Start of Block

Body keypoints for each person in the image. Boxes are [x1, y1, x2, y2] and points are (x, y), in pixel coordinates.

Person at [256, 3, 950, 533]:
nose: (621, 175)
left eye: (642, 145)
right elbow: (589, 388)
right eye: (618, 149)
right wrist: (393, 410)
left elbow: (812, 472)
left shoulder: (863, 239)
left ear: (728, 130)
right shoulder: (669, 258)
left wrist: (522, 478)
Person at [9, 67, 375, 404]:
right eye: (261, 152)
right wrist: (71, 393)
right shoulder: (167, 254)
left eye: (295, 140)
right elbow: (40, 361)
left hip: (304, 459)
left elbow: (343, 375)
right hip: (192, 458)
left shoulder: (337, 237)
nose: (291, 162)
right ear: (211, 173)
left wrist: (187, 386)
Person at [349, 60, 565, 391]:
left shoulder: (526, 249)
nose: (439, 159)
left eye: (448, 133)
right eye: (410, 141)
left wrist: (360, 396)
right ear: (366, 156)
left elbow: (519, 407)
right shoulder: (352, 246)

End of Block
Start of Block

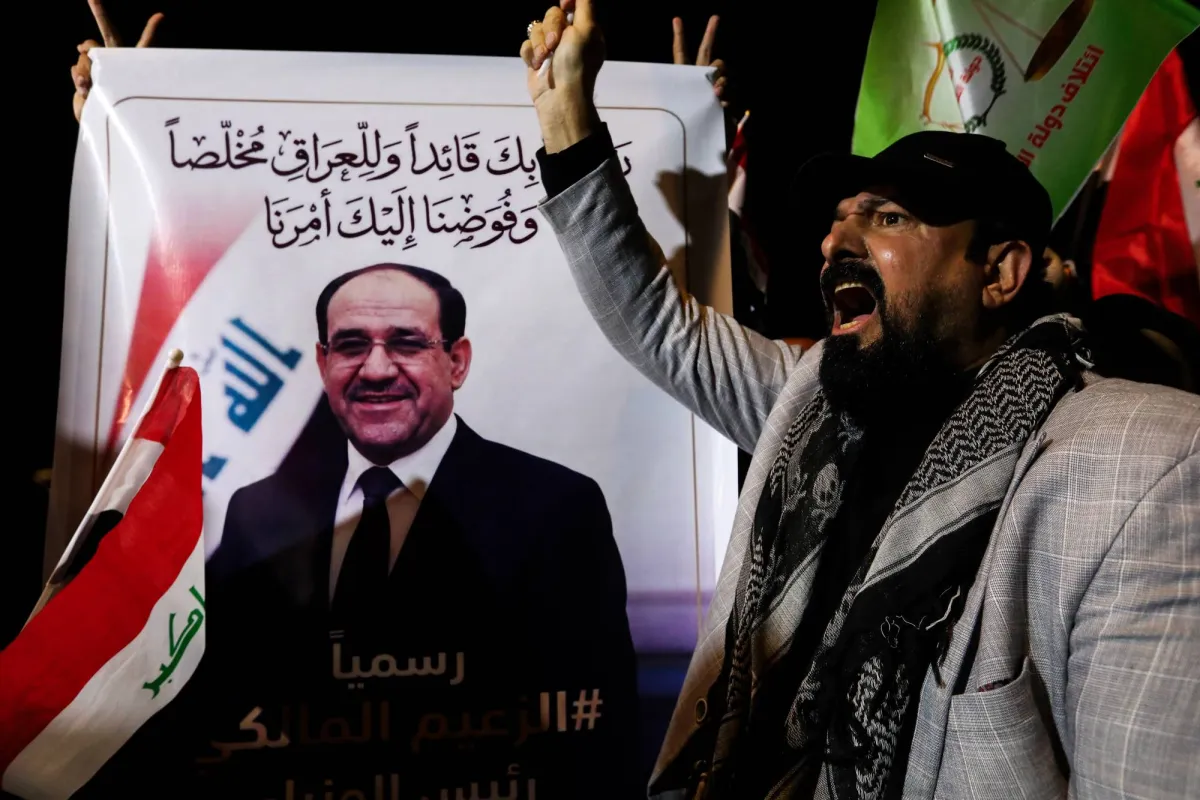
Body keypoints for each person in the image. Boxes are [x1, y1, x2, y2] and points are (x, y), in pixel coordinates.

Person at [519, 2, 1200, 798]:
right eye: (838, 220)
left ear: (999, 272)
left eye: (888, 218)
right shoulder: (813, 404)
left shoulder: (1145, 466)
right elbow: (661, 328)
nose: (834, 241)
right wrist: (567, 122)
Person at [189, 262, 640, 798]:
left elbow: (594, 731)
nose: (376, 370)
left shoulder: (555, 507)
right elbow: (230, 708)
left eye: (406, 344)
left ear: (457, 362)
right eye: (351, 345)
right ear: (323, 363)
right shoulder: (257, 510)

End of Block

◆ Exercise prompt
Word for word, restate the lines of the data above that fall between the line holding "left eye: (406, 344)" and the line holding "right shoulder: (257, 510)", inclusive, and no other lines.

◆ Expected output
left eye: (406, 344)
left ear: (457, 362)
right eye: (351, 345)
right ear: (323, 363)
right shoulder: (257, 510)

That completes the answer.